[Source document Boundary: Start]

Nélson Sousa

Personal information
- Full name: Nélson Manuel Marques de Sousa
- Date of birth: 15 March 1984 (age 42)
- Place of birth: Paris, France
- Height: 1.81 m (5 ft 11 in)
- Position: Defender

Youth career
- 1996–2002: União de Leiria

Senior career*
- Years: Team / Apps / (Gls)
- 2002–2009: União de Leiria / 22 / (0)
- 2005–2006: → Ovarense (loan) / 28 / (0)
- 2006–2007: → Estoril (loan) / 10 / (0)
- 2009–2010: Chaves / 5 / (0)
- 2010–2011: União da Serra
- 2011–2014: Fátima / 74 / (4)
- 2014–2015: União de Leiria / 10 / (0)

[Source document Boundary: End]

Exercise: Pick up the career profile of the footballer Nélson Sousa after its last line and continue it.

[Data listing Boundary: Start]

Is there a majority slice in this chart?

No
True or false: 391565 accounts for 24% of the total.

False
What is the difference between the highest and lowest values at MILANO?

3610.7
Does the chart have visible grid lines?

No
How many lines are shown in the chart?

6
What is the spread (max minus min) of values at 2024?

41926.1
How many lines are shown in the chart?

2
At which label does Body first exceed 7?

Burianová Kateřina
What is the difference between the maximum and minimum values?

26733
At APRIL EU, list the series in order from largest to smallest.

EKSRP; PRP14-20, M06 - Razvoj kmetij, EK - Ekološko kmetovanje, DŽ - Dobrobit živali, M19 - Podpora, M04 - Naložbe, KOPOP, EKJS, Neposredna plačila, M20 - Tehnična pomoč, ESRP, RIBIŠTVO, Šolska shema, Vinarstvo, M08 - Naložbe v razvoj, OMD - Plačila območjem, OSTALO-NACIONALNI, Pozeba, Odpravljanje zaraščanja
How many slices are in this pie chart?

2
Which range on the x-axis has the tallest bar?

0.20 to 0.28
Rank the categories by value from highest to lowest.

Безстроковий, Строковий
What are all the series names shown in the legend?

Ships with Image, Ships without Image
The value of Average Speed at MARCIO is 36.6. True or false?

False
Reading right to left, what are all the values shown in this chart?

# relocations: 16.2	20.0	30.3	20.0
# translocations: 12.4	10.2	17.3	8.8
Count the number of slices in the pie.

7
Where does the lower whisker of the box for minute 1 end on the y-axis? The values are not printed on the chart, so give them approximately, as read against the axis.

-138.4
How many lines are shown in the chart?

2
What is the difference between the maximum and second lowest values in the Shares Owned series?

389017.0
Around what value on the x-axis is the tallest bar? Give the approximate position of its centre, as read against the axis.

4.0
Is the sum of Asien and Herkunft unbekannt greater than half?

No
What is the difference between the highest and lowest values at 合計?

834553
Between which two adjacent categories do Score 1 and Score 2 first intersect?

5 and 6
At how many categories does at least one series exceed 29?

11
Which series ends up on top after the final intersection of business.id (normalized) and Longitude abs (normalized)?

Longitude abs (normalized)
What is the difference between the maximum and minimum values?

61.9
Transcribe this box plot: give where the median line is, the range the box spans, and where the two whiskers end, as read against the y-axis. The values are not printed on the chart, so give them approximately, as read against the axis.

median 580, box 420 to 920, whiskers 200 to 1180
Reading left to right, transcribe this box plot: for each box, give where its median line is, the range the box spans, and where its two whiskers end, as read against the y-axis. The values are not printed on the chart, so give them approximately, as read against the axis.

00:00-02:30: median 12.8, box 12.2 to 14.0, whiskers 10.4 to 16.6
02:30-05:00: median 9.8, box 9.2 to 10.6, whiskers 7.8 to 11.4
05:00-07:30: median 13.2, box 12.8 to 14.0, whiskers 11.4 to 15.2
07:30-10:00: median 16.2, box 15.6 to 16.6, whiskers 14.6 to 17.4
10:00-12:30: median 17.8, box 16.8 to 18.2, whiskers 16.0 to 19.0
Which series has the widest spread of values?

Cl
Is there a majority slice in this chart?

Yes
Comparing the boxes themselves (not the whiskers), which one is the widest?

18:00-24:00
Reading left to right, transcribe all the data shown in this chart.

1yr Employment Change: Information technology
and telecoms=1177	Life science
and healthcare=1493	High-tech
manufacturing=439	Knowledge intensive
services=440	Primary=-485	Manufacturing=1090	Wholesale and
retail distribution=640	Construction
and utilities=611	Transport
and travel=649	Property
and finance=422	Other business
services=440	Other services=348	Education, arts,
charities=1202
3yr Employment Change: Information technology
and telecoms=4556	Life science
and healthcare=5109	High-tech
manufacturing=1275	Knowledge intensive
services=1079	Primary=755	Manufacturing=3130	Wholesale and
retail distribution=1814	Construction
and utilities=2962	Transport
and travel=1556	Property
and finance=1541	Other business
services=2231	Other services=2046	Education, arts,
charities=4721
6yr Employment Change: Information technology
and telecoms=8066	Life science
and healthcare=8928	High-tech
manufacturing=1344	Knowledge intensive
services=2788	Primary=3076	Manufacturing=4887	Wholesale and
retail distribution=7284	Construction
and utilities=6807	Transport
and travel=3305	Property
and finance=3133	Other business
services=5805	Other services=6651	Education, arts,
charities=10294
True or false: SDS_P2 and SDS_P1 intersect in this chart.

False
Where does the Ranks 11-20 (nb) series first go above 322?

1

[Data listing Boundary: End]

Response for this exercise:
- 2015–2017: Fátima / 16 / (0)

= Nélson Sousa =

French-born Portuguese footballer (born 1984)

Nélson Manuel Marques de Sousa (born 15 March 1984) is a Portuguese former footballer who played as a defender. He also holds French citizenship.

==Career==
Sousa made his Primeira Liga debut for União de Leiria on 17 April 2004 as a starter in a 0–0 draw against Estrela da Amadora.